**Instrução de trabalho A:**
Segundo o texto sobre The Town of Light, em que hospital decorrem os anos relatados no jogo?
**Instrução de trabalho B:**
Transcreva fielmente o trecho do texto sobre The Town of Light que vai de "O estúdio LKA" a "de ser alcançada.".
**Instrução de trabalho C:**
Dê seguimento ao texto sobre The Town of Light a partir da última frase apresentada.

**Texto fornecido:**
Quando mergulhei em The Town of Light esperei de imediato a mesma tensão que um filme do Jaume Balagueró nos traz. Na linha ténue entre a loucura e o sobrenatural (ou o inexplicado), criando um ambiente negro e aterrorizador e cheio de sustos e afins.

Mas este jogo não é um jogo de terror, não no sentido em que estamos à espera que o seja. Não existem sustos nem elementos fantasmagóricos para nos assombrar o sono e se existe algo que o faça é algo bem mais pesada e mais permanente que o efeito efémero do terror habitual: a consciência e o contacto com a dura realidade.

O estúdio LKA avisa-nos disto mesmo logo no início. The Town of Light é uma história baseada em factos reais sem que a sua história específica seja verdadeira, relatando aqueles anos no Hospital Psiquiátrico de Volterra, na Toscana, não só do que eram as suas práticas mas também do que se passava um pouco por toda a Europa e os EUA. Desvendar a história de Renée é descobrir as atrocidades que a Medicina perpetrou em nome de uma cura que estava longe de ser alcançada.

Registos extraídos de uma coleção

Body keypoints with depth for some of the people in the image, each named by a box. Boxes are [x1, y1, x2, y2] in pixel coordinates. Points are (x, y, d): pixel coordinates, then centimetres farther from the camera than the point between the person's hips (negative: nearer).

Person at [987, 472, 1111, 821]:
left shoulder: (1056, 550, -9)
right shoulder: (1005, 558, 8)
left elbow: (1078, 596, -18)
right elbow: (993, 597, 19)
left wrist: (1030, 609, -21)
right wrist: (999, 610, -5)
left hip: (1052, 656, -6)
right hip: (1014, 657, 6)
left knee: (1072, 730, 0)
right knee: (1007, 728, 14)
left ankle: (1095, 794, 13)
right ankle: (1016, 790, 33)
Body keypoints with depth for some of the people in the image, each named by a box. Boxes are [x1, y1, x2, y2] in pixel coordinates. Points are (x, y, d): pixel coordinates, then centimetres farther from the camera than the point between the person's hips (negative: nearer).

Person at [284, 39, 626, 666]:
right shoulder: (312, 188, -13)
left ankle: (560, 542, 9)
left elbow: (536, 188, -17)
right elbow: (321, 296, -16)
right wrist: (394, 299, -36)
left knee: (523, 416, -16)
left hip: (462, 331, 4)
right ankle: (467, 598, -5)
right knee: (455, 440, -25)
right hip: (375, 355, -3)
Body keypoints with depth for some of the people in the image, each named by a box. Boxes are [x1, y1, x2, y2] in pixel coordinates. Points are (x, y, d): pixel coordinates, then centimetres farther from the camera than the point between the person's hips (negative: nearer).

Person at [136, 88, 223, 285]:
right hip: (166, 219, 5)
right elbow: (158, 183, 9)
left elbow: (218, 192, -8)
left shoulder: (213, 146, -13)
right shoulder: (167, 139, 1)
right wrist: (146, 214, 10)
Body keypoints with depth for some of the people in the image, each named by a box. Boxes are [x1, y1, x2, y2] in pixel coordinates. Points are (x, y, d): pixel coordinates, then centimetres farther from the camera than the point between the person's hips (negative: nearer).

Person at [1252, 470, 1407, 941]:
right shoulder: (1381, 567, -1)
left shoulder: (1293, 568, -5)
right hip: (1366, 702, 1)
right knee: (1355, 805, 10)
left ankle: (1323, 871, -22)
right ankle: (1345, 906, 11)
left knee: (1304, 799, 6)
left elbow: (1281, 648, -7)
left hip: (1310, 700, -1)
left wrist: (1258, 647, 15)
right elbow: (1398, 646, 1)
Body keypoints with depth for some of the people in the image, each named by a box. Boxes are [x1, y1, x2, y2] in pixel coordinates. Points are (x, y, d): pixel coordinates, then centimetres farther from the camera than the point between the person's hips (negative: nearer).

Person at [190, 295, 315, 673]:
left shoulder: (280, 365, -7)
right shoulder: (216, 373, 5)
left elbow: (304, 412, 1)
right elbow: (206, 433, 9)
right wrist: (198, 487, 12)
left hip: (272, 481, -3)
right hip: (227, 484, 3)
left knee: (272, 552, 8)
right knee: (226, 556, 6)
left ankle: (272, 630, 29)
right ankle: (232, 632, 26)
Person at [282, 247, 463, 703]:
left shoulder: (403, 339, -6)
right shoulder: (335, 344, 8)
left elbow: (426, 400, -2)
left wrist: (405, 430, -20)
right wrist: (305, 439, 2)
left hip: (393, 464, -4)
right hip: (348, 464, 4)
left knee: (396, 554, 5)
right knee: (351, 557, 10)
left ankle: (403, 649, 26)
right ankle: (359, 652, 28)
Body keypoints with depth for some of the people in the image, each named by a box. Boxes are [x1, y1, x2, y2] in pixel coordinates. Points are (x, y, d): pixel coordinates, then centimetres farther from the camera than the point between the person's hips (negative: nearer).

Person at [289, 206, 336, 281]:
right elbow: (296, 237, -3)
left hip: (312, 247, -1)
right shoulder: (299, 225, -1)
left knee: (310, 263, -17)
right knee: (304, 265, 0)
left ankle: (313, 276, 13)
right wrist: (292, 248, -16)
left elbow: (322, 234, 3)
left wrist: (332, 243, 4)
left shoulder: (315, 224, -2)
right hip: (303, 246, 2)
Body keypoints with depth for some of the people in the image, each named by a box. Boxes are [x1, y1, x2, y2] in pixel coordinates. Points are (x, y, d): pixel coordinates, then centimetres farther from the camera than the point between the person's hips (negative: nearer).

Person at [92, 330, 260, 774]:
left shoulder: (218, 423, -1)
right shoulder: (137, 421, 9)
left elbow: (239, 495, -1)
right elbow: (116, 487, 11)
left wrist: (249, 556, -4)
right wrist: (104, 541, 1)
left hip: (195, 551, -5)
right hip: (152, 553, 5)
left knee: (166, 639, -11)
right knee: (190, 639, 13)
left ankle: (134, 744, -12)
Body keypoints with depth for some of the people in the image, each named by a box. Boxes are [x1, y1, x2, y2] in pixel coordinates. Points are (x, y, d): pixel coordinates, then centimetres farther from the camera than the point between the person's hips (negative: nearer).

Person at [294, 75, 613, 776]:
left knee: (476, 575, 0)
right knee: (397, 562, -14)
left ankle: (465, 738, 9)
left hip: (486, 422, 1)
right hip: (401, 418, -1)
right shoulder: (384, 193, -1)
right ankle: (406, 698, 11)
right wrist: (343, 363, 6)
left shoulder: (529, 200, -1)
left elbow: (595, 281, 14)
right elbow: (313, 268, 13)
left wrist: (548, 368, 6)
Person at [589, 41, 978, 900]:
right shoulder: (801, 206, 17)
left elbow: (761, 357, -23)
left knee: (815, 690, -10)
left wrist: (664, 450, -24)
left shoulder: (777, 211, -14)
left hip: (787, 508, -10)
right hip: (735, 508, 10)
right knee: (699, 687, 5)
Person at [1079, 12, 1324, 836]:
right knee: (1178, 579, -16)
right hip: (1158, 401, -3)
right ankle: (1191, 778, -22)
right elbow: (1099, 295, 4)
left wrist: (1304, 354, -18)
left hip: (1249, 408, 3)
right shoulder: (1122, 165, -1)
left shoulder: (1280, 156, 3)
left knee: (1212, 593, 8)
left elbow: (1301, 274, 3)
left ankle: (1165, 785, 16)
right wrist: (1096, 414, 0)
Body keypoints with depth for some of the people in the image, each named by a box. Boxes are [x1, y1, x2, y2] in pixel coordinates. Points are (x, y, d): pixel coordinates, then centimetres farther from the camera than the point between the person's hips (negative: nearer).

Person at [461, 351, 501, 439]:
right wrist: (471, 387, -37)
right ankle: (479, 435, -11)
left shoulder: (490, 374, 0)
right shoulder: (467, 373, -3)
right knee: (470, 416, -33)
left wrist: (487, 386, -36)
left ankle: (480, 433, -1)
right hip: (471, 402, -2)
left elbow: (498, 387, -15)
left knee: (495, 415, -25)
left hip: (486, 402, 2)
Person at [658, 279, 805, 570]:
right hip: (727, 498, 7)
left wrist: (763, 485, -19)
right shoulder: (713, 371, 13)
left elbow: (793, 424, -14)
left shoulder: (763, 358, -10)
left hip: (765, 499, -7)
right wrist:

**Resposta A:**
No Hospital Psiquiátrico de Volterra, na Toscana.

**Resposta B:**
O estúdio LKA avisa-nos disto mesmo logo no início. The Town of Light é uma história baseada em factos reais sem que a sua história específica seja verdadeira, relatando aqueles anos no Hospital Psiquiátrico de Volterra, na Toscana, não só do que eram as suas práticas mas também do que se passava um pouco por toda a Europa e os EUA. Desvendar a história de Renée é descobrir as atrocidades que a Medicina perpetrou em nome de uma cura que estava longe de ser alcançada.

**Resposta C:**
Como é apanágio dos jogos narrativos na primeira pessoa, The Town of Light é relativamente linear, na medida em que seguimos os carris que desembarcam nas devidas estações, permitindo que capítulo após capítulo o fio do enredo se desenrole.

Com poucos puzzles disponíveis (e nenhum deles verdadeiramente difícil), sem termos de fugir ou lutar, ou sequer cruzar-nos com qualquer outro personagem – exceptuando obviamente nos flashbacks sobre o destino de Renée. O que fazer e onde ir não são dificuldade, já que Renée está a tentar reconstituir os passos que deu no Hospital e a tentar perceber o que é que se passou com ela durante os seus anos de internamento.

As pequenas revelações que vamos tendo das memórias de Renée justificam porque é que os autores sugerem que esta história é destinada a adultos apenas, e não porque contenha imagens excessivamente gráficas, mas porque existem demasiados elementos sórdidos sobre o trauma vivido por Renée no hospital psiquiátrico que vão, dentro da sua ficção, lembrando-nos o total desprezo pela condição humana que os doentes mentais tinham em grande parte do século passado.

O jogo é relativamente curto e está circunscrito à reprodução fiel do Hospital Psiquiátrico de Volterra como ele se encontra nos dias de hoje, abandonado, destruído, e ainda com alguns vestígios dos seus dias de actividade. Esta reconstrução fiel do hospital (pelo que pude apurar por quem jogou o jogo e se deslocou in loco para conhecer o edifício abandonado) serve de quase turismo virtual por um local abandonado que foi abrigo de tanto sofrimento humano.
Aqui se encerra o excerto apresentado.